Pero los akahendy también han decidido con respecto a la
vida de Iramara.
“Ha llegado el momento”, dice Timbe a sus congéneres.
“Hoy traeré a Iramara”, repite el duende y una multitud de
hombrecitos aúllan de placer y lanzan risotadas sin sentido mientras se
revuelcan en el campo pelado.
“Mañana partiremos”, dice Itivere a Guyravera.
La mujer calla, presiente que todo será inútil pero no
contrariará a su esposo.
Itivere vigila su choza. Duerme Guyravera. Duerme Iramara.
Pero la noche no duerme.
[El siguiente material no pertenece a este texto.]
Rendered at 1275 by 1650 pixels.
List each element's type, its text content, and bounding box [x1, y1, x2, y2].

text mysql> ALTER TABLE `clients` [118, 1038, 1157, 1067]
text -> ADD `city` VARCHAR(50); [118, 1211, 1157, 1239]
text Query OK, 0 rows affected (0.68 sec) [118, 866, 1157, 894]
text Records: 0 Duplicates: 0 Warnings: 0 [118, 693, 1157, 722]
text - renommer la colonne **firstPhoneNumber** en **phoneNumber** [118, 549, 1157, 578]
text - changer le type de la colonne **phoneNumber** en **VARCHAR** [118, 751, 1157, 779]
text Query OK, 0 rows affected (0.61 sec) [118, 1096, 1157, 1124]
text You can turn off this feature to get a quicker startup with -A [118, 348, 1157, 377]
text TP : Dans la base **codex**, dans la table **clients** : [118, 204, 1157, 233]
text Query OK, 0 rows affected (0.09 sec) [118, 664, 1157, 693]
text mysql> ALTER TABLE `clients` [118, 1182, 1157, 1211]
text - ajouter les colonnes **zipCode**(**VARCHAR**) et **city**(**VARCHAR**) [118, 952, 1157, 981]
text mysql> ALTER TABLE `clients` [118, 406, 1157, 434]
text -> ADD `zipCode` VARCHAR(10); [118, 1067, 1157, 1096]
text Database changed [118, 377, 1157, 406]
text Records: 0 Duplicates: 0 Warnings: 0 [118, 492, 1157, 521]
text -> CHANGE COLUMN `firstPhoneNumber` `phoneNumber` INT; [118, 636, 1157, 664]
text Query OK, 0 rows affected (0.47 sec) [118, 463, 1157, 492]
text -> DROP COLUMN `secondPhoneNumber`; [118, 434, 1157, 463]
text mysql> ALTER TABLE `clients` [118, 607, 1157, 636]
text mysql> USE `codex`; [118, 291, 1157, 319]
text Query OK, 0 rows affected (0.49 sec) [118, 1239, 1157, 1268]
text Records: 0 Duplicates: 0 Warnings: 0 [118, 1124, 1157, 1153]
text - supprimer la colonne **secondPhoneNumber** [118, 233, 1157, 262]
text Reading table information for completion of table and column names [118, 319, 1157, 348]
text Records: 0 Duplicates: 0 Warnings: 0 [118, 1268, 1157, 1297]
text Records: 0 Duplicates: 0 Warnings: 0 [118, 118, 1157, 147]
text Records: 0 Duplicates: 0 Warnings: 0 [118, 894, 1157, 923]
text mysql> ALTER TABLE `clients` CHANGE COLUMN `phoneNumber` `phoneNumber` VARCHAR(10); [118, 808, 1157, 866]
La oscuridad de unas nubes densas y negras va
cubriendo el cielo. Se escucha un silbido. La luna ya ha desaparecido del
cielo. Algunos relámpagos caen en la lejanía como agujas de fuego.
Un descuido apenas y la niña ha desaparecido. Itivere
descubre la hamaca vacía. No recuerda haberse dormido. Despierta a Guyravera.
Iramara se ha ido.
“Volverá” dice la madre. Pero la niña ya no ha de volver.
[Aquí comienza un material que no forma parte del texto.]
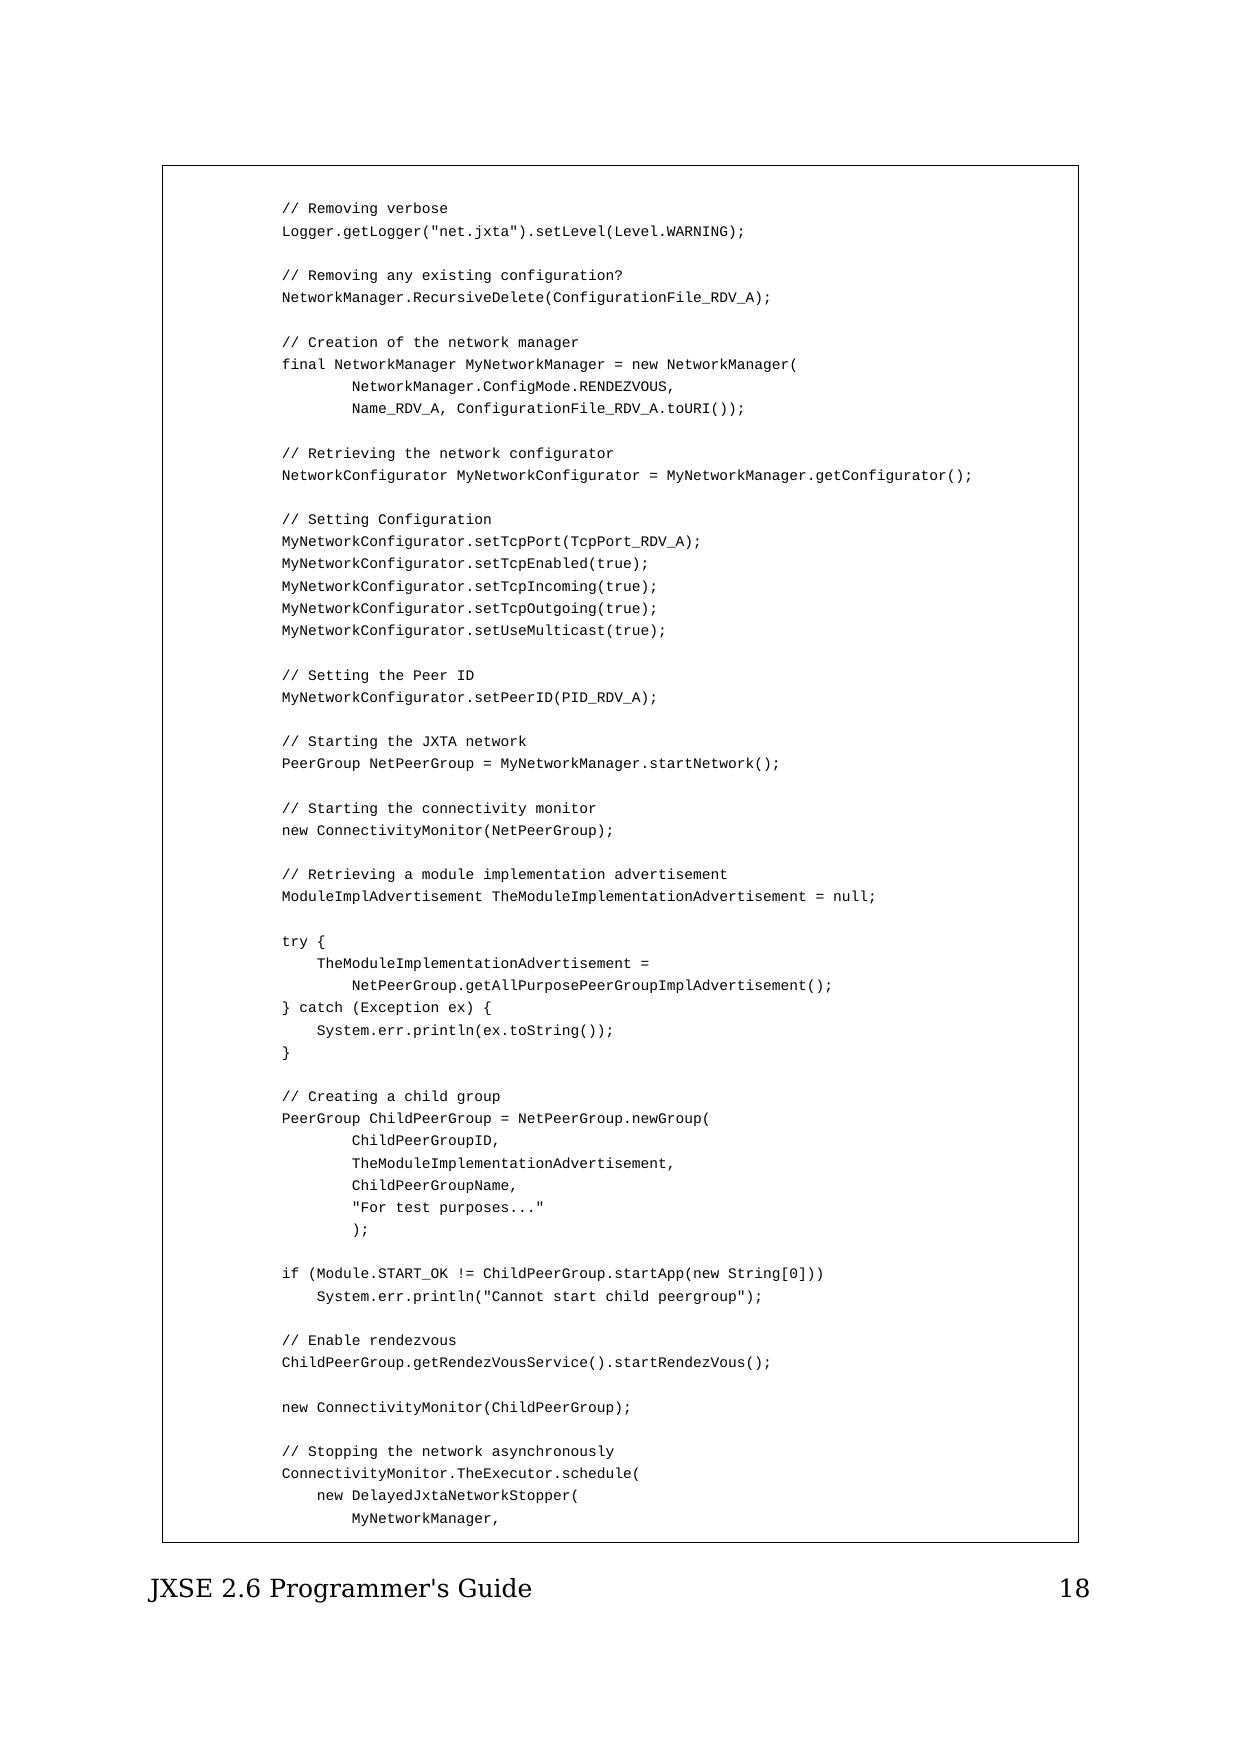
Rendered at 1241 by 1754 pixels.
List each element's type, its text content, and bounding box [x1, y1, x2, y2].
Cerca de los pantanos, en la zona más oscura, se puede ver
lo que Itivere y Guyravera no quieren imaginar. Allí están Iramara y Timbe. El
duende la convence para partir. Le da de beber los zumos mágicos y se la lleva.
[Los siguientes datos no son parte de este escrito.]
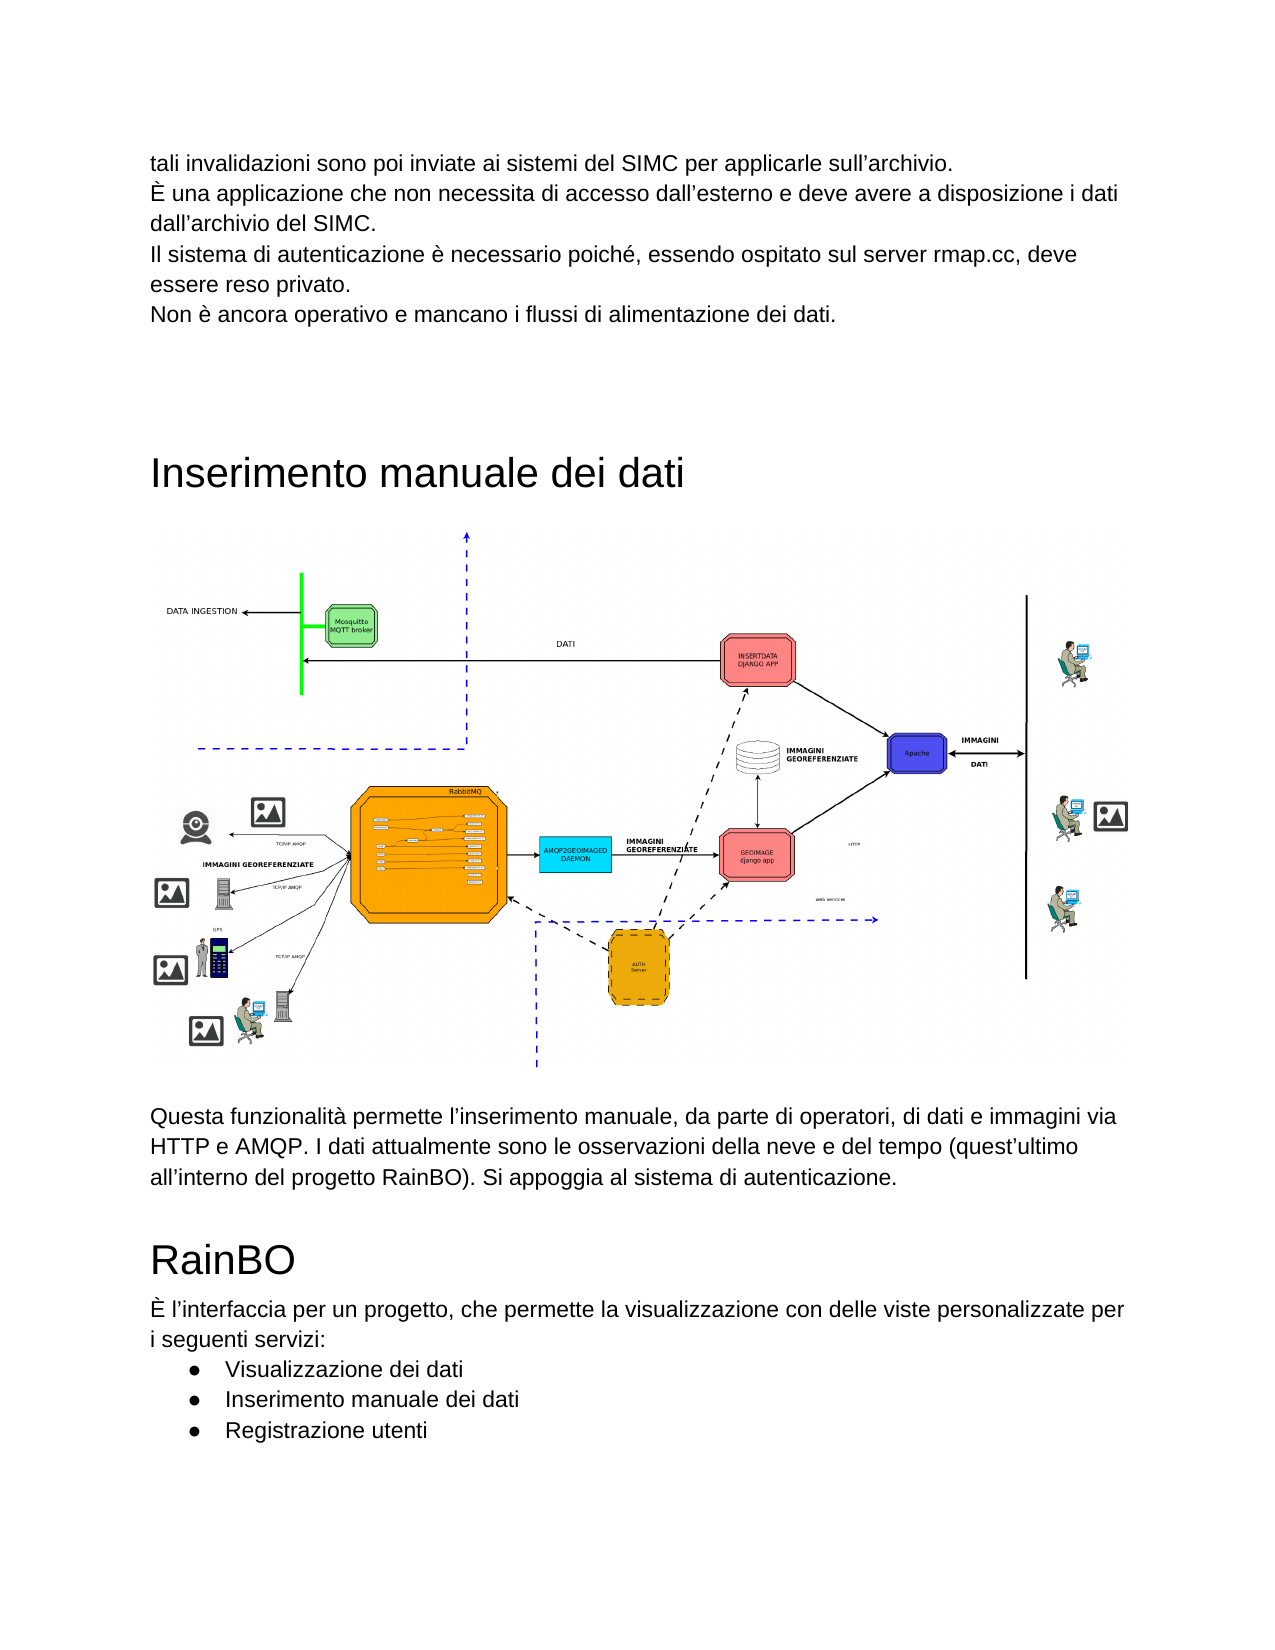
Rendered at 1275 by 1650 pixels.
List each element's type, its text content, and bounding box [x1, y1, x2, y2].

text È l’interfaccia per un progetto, che permette la visualizzazione con delle viste personalizzate per i seguenti servizi: [150, 1296, 1125, 1352]
list Visualizzazione dei dati [187, 1356, 1125, 1383]
subtitle RainBO [150, 1235, 1125, 1283]
text tali invalidazioni sono poi inviate ai sistemi del SIMC per applicarle sull’archivio. [150, 150, 1125, 176]
list Registrazione utenti [187, 1417, 1125, 1443]
subtitle Inserimento manuale dei dati [150, 449, 1125, 497]
picture [153, 530, 1129, 1068]
text Il sistema di autenticazione è necessario poiché, essendo ospitato sul server rmap.cc, deve essere reso privato. [150, 241, 1125, 297]
text Questa funzionalità permette l’inserimento manuale, da parte di operatori, di dati e immagini via HTTP e AMQP. I dati attualmente sono le osservazioni della neve e del tempo (quest’ultimo all’interno del progetto RainBO). Si appoggia al sistema di autenticazione. [150, 509, 1125, 1190]
list Inserimento manuale dei dati [187, 1386, 1125, 1413]
text Non è ancora operativo e mancano i flussi di alimentazione dei dati. [150, 301, 1125, 327]
text È una applicazione che non necessita di accesso dall’esterno e deve avere a disposizione i dati dall’archivio del SIMC. [150, 180, 1125, 237]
La niña va sentada en un especie de trono que los akahendy han construido sobre
dos varas. Varios hombrecitos se turnan para llevar las varas sobre sus
hombros.
Cuando llegan a su destino la tierra y los árboles y los
matorrales parecen despertar. De todos lados surgen más y más hombrecitos.
Hediondos y zaparrastrosos. Excitados por la presencia de la bellísima
adolescente rodean el pequeño trono con frenesí ensordecedor. Gritos. Zapateos.
Risas y un olor inmundo que casi desmaya a Iramara. Nuevamente Timbe le alcanza
zumos mágicos y la niña entra en un estado de sopor del que ya no saldrá nunca
más. Ella no imagina que será fecundada por estos pequeños monstruos, no
entiende del todo lo que sucede, no entiende la lascivia de los hombrecillos
diabólicos. Pero está allí en medio de la turba y nada puede hacer.
Itivere, al amanecer, viendo que su hija no regresa, decide
reunir a su tribu y partir en su busca. Allá van los bravos indios en busca de
las tierras de Karapegua, en busca de los akahendy para exterminarlos. Dos días
caminaron los indios hasta llegar a las planicies de Karapegua que tienen
frente a ellos. Amanece nuevamente y el jefe, Itivere, siente la proximidad de
su hija. La vé y corriendo a su encuentro la toma entre sus brazos y sale del
círculo de duendes, incendiándolo todo. Los indios ponen fuego a todos los
matorrales y el fuego se extiende de inmediato rodeando a los hombrecitos
infernales.
“Ahora están donde deben estar”, dice Itivere con su hija en
brazos mientras se aleja caminando por la orilla de un río. La venganza está
hecha y el guerrero siente que su hija está a salvo aunque la observa temblar
en sus brazos. Un sudor helado cubre el cuerpo de la niña que poco después
muere. Su padre con el llanto incontenible la entierra junto al río y regresa
vencido a su aldea.
Aunque Itivere creyó haber destruído a la raza de los
akahendy con aquel monumental incendio, algunos de ellos lograron escapar.
Itivere y Guyravera murieron poco después de pena y desconsuelo. Los akahendy
sobrevivientes se distribuyeron por distintas tierras y aún hoy continúan haciendo
de las suyas en los alrededores de los poblados. Se les conoce con el nombre de
Pombéro, a raíz de sus manos velludas y continúan dando su protección a quienes
les acercan ofrenda de tabaco, caña y miel. Aparecen en los lugares donde se
los nombra y atacan de vez en cuando a las adolescentes insistiendo con su
manía de fecundar a las mujeres bellas para mejorar su raza. Se los encuentra
solos, y utilizan andrajos mugrosos como vestimenta, llevando casi siempre un
rotoso sombrero de paja que les cubre el rostro.